Problem requirements
Reproduce verbatim only the lines from the one containing "This important milestone was marked with an" through the last line below, both included.

▶

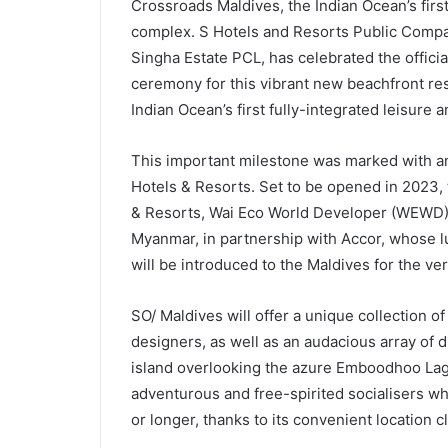
Crossroads Maldives, the Indian Ocean’s first 
complex. S Hotels and Resorts Public Company
Singha Estate PCL, has celebrated the offici
ceremony for this vibrant new beachfront res
Indian Ocean’s first fully-integrated leisure a
This important milestone was marked with an
Hotels & Resorts. Set to be opened in 2023, 
& Resorts, Wai Eco World Developer (WEWD), 
Myanmar, in partnership with Accor, whose l
will be introduced to the Maldives for the very
SO/ Maldives will offer a unique collection o
designers, as well as an audacious array of 
island overlooking the azure Emboodhoo Lago
adventurous and free-spirited socialisers wh
or longer, thanks to its convenient location c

◀

Expected answer
This important milestone was marked with an
Hotels & Resorts. Set to be opened in 2023, 
& Resorts, Wai Eco World Developer (WEWD), 
Myanmar, in partnership with Accor, whose l
will be introduced to the Maldives for the very
SO/ Maldives will offer a unique collection o
designers, as well as an audacious array of 
island overlooking the azure Emboodhoo Lago
adventurous and free-spirited socialisers wh
or longer, thanks to its convenient location c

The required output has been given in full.